Es preferible discutir ese tipo de políticas en vez de aquellas otras dirigidas a grabar la desconcertante riqueza de los ricos, ya que de todos modos, Albino es un impresentable. Albino es un bochinchero, que va preso por ir a defender a unos empleados arbitrariamente despedidos de una municipalidad. Pero además, Albino es un vividor y un impresentable (otra vez). Tres veces impresentable, para que quede claro.
A ese nivel preferimos ponernos a discutir, mientras los ganadores de siempre siguen ganando mucha plata. Nos ponen a pelear entre muy pobres y pobres (trabajador sector privado/trabajador sector público). O para ser más exactos, nos meten en una pelea de a tres: muy-muy pobres, muy pobres y pobres (desempleado-informalizado/asalariado privado/asalariado público). Nosotros, peleando. Ellos, felices. Facturando. Y mucho.
En Costa Rica, convengamos, no se discuten las deplorables condiciones laborales de miles de trabajadores de plantaciones agrícolas (ni qué decir, los derechos a la organización sindical de esas personas). Trabajadores nicaragüenses, muchísimos de ellos (y que no llegaron ayer a Costa Rica, dicho sea de paso). Lo que sí nos interesa montones sentarnos a discutir, es cómo la invasión de nicaragüenses nos está infectando por doquier de coronavirus a los ticos, a raíz de la estampida de personas de esa nacionalidad, que por miles, huyen de la oprobiosa dictadura genocida de Daniel Ortega.

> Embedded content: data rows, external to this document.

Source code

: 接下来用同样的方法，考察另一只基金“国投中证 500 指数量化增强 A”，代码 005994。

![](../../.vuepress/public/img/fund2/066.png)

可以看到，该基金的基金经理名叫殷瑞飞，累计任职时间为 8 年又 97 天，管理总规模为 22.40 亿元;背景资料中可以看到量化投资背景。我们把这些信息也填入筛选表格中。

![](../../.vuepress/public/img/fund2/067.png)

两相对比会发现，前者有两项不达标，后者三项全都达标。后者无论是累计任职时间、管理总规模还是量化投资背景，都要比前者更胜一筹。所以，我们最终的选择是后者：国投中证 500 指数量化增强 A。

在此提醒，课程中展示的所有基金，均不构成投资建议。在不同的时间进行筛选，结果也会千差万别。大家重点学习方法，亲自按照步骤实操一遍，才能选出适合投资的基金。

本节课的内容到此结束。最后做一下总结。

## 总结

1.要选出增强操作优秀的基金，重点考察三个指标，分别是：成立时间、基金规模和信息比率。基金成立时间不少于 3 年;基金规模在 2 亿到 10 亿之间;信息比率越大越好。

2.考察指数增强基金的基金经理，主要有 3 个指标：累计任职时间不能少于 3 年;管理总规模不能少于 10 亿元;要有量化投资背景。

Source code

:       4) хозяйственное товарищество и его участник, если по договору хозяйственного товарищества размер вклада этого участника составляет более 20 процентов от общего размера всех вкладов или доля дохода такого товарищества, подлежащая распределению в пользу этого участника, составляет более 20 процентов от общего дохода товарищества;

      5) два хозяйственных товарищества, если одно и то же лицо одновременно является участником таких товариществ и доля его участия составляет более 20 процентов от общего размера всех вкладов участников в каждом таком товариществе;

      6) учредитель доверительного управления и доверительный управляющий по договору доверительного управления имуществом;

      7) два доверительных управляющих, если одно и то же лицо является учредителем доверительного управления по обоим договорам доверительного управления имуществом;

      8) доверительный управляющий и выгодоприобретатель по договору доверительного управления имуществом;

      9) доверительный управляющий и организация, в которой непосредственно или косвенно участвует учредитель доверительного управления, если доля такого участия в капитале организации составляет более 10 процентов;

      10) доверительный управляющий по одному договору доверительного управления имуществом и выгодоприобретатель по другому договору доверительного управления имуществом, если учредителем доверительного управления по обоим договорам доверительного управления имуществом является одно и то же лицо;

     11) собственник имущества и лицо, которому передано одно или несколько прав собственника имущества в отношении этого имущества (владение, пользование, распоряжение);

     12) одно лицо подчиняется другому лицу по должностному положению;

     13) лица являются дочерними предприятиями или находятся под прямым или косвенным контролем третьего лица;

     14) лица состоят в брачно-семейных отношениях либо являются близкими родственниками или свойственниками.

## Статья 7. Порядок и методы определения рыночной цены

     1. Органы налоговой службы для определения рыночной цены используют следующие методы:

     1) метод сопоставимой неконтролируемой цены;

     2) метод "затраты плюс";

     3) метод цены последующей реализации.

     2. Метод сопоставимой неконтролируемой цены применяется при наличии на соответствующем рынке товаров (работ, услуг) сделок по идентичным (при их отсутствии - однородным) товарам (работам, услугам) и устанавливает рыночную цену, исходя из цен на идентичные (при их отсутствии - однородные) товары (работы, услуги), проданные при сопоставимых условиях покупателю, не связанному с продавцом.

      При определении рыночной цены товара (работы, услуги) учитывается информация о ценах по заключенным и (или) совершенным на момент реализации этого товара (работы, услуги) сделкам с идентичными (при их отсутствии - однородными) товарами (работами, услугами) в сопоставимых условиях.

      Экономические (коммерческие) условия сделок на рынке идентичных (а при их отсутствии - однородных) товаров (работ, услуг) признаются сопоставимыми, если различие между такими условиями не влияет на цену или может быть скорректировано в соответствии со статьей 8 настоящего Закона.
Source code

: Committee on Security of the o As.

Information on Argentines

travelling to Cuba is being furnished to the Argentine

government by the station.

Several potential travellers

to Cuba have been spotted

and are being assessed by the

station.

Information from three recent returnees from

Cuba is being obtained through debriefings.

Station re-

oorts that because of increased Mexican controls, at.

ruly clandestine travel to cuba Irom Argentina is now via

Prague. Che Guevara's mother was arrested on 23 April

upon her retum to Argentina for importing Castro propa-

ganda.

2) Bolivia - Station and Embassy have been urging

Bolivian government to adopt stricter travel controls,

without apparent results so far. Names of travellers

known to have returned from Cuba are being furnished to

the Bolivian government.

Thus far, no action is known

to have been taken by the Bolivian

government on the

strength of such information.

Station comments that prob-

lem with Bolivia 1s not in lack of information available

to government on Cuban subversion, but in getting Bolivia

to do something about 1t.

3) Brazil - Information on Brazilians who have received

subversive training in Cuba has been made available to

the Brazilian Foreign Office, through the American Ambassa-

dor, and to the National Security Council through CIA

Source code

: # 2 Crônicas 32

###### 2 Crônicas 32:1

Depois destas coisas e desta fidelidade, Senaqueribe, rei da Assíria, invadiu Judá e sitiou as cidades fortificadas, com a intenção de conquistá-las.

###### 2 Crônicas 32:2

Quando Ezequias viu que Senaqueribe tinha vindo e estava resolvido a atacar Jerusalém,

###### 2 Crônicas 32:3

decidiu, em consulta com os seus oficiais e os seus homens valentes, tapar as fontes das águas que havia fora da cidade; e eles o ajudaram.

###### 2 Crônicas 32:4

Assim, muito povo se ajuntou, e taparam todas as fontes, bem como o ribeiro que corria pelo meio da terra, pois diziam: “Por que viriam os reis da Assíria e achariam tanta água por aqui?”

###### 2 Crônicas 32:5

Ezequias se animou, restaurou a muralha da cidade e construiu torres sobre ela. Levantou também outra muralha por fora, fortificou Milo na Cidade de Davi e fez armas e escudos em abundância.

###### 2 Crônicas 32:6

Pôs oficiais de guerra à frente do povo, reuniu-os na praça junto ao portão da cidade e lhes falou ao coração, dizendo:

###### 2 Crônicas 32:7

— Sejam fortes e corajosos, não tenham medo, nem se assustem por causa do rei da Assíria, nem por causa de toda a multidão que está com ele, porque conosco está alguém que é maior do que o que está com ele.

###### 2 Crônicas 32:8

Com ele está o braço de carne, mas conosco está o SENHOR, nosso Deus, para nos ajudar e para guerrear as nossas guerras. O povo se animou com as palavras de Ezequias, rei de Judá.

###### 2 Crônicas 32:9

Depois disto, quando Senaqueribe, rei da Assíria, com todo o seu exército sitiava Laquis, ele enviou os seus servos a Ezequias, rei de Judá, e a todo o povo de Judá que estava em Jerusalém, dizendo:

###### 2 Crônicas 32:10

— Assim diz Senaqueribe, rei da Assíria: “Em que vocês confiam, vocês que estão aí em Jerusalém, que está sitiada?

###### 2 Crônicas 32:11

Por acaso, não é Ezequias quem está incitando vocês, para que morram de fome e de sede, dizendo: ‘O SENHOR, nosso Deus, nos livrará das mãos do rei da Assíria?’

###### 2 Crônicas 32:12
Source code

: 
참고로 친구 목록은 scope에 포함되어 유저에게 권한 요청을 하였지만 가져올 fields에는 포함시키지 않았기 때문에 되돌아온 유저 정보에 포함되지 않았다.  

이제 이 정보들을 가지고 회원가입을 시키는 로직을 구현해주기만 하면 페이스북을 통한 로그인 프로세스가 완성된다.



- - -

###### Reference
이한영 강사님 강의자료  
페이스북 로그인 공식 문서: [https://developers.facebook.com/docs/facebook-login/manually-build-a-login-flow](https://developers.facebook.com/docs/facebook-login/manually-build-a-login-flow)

Somos tan particulares, que nos parece más productivo ponernos a discutir las medidas del gobierno nicaragüense en materia de contención del coronavirus allá en Nicaragua; que las razones objetivas del porqué de los contagios de los trabajadores nicaragüenses en Costa Rica, a raíz del destajo en el que trabajan para empresarios costarricenses en sus fincas. Fincas que, por las dudas, quedan en territorio costarricense; y que teóricamente, se rigen bajo las leyes ambientales y laborales costarricenses.
Pero no, no discutimos ese tema, y sí lo de Ortega, porque en el fondo, muy en el fondo al promedio de los ticos no nos interesa la salud de esos trabajadores nicaragüenses. De lo contrario, haríamos algo en función de ver cómo ayudamos a que se puedan organizar en sindicatos para defender sus derechos. De hecho, ni siquiera nos molestamos en demostrar la relación de causalidad que podría haber entre las medidas del gobierno de Ortega frente a la pandemia del coronavirus en Nicaragua, y los contagios de esos nicaragüenses en Costa Rica. Demostrar ese nexo no nos interesa.
Pero seamos realmente francos, tampoco nos interesa la democracia en Nicaragua. Si verdaderamente nos interesara la democracia en ese país, ya hubiésemos corrido a ayudar a ese pueblo a que se libere, como sí muchísimos costarricenses hicieron cuando se liberó de la satrapía somocista en 1979. El pueblo de Nicaragua no necesita de la conmiseración de los ticos para enfrentar sus problemas políticos. Es un pueblo aguerrido que a través de la historia ha dejado patente su valentía. No nos confundamos.
Y aclaro (por si no quedó claro): No me interesa discutir aquí, por el fondo, las verdades que ya todos tenemos en torno a de Albino Vargas (que dicho sea de paso, goza de una “pensión de lujo”), ni en torno a la oprobiosa dictadura genocida de Daniel Ortega. Podemos hacerlo, con todo gusto. Pero me aburre.